Studying the Consistency and Composability of Lottery Ticket Pruning Masks

TL;DR

This paper investigates how combining pruning masks from multiple training runs of a neural network can improve the identification of sparse subnetworks without sacrificing accuracy, demonstrating that union and intersection masks perform similarly.

Contribution

It introduces a method to combine pruning masks from multiple training runs to find effective sparse subnetworks, showing that this approach maintains accuracy-sparsity tradeoffs.

Findings

Union and intersection masks perform similarly in accuracy-sparsity tradeoff.

Combining masks from up to 10 siblings does not degrade performance.

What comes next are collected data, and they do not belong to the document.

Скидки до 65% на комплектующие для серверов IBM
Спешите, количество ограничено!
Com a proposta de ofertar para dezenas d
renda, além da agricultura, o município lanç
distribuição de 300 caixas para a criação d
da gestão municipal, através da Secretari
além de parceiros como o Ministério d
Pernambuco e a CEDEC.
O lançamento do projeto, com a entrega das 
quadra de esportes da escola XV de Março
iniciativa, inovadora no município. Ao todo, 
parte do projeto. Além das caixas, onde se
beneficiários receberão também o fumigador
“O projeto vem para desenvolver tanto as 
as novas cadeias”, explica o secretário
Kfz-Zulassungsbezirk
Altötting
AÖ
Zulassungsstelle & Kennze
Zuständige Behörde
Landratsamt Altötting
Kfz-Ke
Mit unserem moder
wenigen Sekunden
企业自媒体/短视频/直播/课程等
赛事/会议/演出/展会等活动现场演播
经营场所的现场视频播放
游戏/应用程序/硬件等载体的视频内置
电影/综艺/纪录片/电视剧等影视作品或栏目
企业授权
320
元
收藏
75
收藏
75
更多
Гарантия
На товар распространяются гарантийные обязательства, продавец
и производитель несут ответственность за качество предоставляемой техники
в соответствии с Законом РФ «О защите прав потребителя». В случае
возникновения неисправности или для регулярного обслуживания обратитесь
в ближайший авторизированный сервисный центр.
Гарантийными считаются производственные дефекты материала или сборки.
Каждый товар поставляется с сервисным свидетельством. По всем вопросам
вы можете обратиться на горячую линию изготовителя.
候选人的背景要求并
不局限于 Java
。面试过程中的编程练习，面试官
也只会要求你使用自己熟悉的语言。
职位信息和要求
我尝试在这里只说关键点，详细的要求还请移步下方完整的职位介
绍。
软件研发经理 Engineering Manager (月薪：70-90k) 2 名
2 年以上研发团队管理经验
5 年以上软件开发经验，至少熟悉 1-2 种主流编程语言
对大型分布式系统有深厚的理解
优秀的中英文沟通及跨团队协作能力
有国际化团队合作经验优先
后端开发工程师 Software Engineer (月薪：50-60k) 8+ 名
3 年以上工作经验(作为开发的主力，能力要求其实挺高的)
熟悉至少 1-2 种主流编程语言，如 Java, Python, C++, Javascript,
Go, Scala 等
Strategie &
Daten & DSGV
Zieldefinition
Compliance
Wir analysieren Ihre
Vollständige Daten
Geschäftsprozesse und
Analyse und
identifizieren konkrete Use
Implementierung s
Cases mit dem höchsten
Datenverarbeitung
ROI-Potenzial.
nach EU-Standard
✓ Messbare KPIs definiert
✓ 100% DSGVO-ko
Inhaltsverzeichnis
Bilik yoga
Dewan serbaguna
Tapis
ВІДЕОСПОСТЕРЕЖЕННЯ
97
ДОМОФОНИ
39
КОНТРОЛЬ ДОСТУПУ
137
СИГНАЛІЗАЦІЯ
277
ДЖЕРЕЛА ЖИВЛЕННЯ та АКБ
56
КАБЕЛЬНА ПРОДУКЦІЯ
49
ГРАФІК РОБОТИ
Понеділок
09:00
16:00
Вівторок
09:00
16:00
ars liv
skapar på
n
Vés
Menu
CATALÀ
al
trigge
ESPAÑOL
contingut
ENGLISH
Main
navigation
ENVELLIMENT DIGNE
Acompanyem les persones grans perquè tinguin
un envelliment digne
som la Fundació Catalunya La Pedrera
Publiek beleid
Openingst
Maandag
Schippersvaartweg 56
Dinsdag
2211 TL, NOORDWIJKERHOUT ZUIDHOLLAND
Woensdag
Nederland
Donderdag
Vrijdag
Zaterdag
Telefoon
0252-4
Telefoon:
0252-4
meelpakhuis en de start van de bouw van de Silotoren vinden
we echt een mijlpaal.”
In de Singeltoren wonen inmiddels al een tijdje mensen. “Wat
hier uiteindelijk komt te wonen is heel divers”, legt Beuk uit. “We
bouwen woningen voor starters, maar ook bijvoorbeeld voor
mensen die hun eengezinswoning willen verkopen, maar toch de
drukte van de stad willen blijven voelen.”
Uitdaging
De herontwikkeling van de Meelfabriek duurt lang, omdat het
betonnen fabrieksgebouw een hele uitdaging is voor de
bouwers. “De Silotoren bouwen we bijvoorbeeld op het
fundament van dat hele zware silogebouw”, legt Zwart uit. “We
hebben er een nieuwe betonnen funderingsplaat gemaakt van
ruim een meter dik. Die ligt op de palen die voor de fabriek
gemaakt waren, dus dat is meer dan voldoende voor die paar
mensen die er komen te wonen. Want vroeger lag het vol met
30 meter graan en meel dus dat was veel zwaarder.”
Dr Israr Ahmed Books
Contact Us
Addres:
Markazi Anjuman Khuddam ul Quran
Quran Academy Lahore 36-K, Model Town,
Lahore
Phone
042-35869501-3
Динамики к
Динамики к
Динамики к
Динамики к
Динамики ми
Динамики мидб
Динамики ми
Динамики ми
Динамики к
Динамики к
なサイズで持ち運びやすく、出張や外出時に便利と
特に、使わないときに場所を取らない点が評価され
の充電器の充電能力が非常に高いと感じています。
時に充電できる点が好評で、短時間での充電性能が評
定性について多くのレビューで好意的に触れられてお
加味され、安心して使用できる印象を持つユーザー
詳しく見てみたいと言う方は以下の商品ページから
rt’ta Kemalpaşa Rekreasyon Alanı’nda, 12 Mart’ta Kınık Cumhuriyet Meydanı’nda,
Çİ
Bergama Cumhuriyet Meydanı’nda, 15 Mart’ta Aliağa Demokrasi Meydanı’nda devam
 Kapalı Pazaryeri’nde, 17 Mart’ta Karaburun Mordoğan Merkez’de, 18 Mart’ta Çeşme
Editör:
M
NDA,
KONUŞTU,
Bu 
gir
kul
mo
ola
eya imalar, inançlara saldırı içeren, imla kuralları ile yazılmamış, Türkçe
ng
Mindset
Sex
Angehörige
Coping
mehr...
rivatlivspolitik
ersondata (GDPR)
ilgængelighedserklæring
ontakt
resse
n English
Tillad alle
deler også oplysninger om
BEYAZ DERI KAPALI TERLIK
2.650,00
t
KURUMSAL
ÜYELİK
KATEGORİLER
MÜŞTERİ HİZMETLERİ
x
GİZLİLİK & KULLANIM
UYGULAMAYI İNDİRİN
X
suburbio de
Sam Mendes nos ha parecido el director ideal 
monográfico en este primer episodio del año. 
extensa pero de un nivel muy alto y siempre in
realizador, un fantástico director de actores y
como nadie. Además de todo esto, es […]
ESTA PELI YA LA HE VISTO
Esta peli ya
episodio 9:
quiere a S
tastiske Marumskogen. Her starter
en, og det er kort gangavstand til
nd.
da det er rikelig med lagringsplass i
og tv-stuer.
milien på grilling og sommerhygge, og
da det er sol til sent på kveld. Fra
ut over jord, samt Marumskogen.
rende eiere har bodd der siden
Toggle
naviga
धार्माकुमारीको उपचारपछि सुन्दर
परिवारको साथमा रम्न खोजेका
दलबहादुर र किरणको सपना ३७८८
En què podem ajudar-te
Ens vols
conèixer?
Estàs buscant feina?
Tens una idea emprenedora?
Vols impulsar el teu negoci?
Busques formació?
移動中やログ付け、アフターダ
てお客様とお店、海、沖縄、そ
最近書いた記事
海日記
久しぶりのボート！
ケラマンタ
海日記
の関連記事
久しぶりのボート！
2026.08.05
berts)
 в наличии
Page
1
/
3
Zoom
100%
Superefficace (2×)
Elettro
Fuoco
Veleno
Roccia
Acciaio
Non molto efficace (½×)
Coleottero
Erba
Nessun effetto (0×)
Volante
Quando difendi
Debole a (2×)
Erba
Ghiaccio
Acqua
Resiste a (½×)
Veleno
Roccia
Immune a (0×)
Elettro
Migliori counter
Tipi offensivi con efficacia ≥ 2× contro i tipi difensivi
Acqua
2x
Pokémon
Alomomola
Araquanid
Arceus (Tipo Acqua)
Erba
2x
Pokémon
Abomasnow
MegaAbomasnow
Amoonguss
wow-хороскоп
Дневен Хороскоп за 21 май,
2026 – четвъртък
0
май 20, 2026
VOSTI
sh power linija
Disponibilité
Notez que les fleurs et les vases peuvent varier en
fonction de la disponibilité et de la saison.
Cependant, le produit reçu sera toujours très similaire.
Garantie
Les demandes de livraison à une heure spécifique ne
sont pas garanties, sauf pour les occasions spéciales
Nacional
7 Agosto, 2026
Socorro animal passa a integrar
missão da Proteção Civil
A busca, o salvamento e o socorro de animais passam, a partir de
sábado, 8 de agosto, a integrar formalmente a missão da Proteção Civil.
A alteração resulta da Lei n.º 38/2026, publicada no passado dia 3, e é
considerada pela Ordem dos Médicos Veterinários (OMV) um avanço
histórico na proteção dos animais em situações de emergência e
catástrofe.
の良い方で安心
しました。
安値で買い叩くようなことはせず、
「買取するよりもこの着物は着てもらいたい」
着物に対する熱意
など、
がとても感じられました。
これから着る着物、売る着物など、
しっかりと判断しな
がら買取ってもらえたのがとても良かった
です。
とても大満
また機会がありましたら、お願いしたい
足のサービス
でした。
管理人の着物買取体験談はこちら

Shared pretraining increases pruning overlap among siblings.

Abstract

Magnitude pruning is a common, effective technique to identify sparse subnetworks at little cost to accuracy. In this work, we ask whether a particular architecture's accuracy-sparsity tradeoff can be improved by combining pruning information across multiple runs of training. From a shared ResNet-20 initialization, we train several network copies (\emph{siblings}) to completion using different SGD data orders on CIFAR-10. While the siblings' pruning masks are naively not much more similar than chance, starting sibling training after a few epochs of shared pretraining significantly increases pruning overlap. We then choose a subnetwork by either (1) taking all weights that survive pruning in any sibling (mask union), or (2) taking only the weights that survive pruning across all siblings (mask intersection). The resulting subnetwork is retrained. Strikingly, we find that union and intersection masks perform very similarly. Both methods match the accuracy-sparsity tradeoffs of the one-shot magnitude pruning baseline, even when we combine masks from up to $k = 10$ siblings.